正文部分:

***

Feasibility and safety of transesophageal endoscopic resection for benign mediastinal tumors

  • 摘要:
    目的  探讨经食管内镜手术治疗纵隔肿瘤的可行性、安全性及有效性。
    方法  回顾性分析2016年1月1日至2024年12月31日在复旦大学附属中山医院内镜中心接受经食管内镜切除术的17例纵隔良性肿瘤患者的临床资料,包括流行病学特征、手术参数、不良事件及随访结果。
    结果  17例患者中男性9例、女性8例,平均年龄(42.4±14.5)岁,肿瘤平均大小(2.6±1.6)cm。病理类型包括食管重复囊肿6例(35.3%)、支气管囊肿5例(29.4%)、胃肠囊肿3例(17.6%)、神经鞘瘤2例(11.8%)和淋巴囊肿1例(5.9%)。14例(82.4%)患者实施内镜黏膜下隧道肿瘤切除术,3例(17.6%)患者实施经自然腔道内镜纵隔手术。所有手术均顺利完成,未中转外科手术。11例(64.7%)患者实现整块切除,平均手术时间(60.9±32.6)min。术中未发生出血或黏膜损伤,4例(23.5%)患者出现轻微并发症(气胸、发热、喉返神经损伤),均通过保守治疗痊愈。术后平均住院时间(3.2±1.5)d,随访期内无复发。
    结论  毗邻食管的纵隔良性肿瘤的内镜下切除术是一种安全、有效、创伤小的治疗方法,需进一步通过大规模前瞻性研究验证其有效性和安全性。

     

    Abstract:
    Objective  To explore the feasibility, safety, and efficacy of transesophageal endoscopic surgery for mediastinal tumors.
    Methods  A retrospective analysis was conducted on the clinical data of 17 patients who underwent transesophageal endoscopic resection for benign mediastinal tumors at the Endoscopy Center of Zhongshan Hospital, Fudan University, between January 1, 2016 and December 31, 2024. Epidemiological characteristics, surgical parameters, adverse events, and follow-up outcomes were analyzed.

***

练习题目:
1. 请从正文中含有"Methods  A retrospective"的地方开始,到"outcomes were analyzed."为止,把这一段重新写出,并将其中的"retrospective analysis"替换成"retrospective review"。
2. 正文中,17例患者里有多少例实施了经自然腔道内镜纵隔手术?
3. 正文的结果部分报告了哪些情况,用来支持该内镜切除术安全这一结论?请用一到三句话说明。
后面的数据是单独的材料,与正文无关。

***

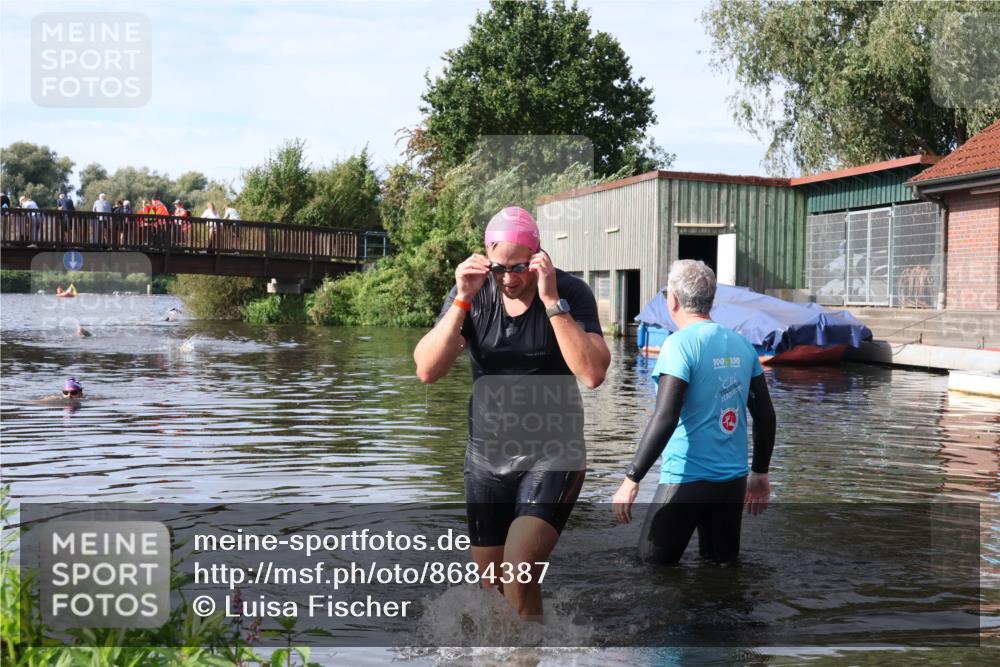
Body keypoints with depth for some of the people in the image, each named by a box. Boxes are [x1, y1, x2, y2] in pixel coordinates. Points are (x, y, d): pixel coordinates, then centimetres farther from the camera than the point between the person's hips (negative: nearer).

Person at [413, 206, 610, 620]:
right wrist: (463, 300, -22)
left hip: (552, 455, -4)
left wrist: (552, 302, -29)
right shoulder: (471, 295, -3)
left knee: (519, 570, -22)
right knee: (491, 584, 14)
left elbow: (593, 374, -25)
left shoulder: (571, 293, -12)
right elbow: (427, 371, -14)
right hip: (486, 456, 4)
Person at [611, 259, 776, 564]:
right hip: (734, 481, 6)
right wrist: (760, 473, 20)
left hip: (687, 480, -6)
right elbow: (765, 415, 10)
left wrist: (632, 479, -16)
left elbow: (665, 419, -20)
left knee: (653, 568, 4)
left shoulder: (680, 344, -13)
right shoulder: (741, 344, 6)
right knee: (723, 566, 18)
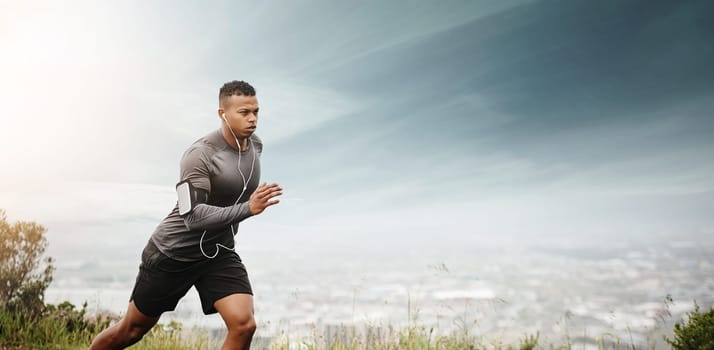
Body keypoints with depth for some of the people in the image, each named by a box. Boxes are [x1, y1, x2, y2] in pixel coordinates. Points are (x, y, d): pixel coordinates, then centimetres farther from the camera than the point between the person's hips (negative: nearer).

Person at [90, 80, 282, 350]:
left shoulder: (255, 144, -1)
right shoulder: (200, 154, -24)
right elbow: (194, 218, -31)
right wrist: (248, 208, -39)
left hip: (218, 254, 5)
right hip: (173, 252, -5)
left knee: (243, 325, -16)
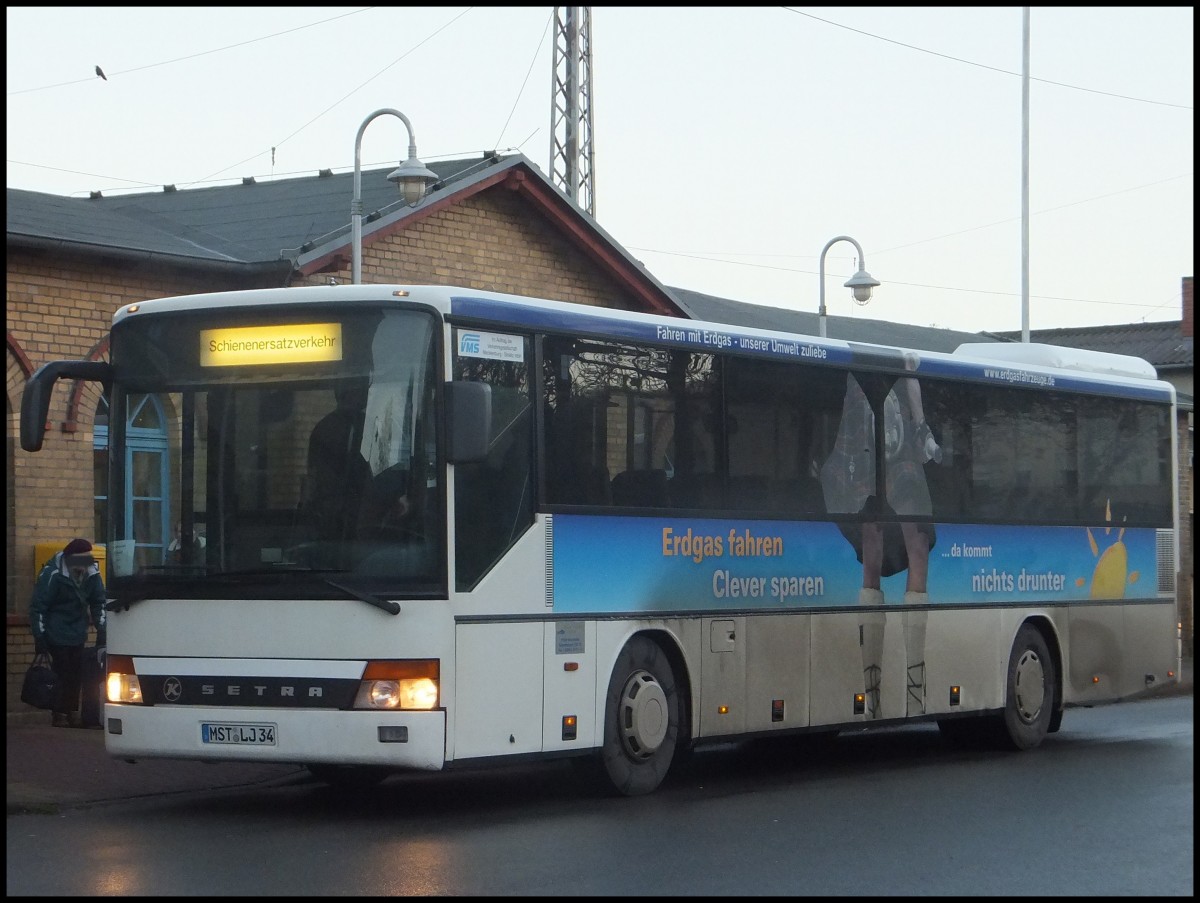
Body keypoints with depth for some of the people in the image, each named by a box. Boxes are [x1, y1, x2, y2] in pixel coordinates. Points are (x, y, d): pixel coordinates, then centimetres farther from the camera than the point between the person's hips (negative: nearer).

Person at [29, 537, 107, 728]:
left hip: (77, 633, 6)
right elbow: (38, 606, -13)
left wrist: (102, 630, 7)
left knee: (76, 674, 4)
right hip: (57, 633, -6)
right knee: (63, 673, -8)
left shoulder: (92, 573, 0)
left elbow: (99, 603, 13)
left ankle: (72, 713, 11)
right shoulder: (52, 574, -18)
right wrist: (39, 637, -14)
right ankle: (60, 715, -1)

***

逐题解答:
1.
Methods  A retrospective review was conducted on the clinical data of 17 patients who underwent transesophageal endoscopic resection for benign mediastinal tumors at the Endoscopy Center of Zhongshan Hospital, Fudan University, between January 1, 2016 and December 31, 2024. Epidemiological characteristics, surgical parameters, adverse events, and follow-up outcomes were analyzed.

2. 3例(17.6%)。

3. 所有手术均顺利完成,没有中转外科手术,术中未发生出血或黏膜损伤。4例患者出现轻微并发症(气胸、发热、喉返神经损伤),均经保守治疗痊愈,随访期内无复发。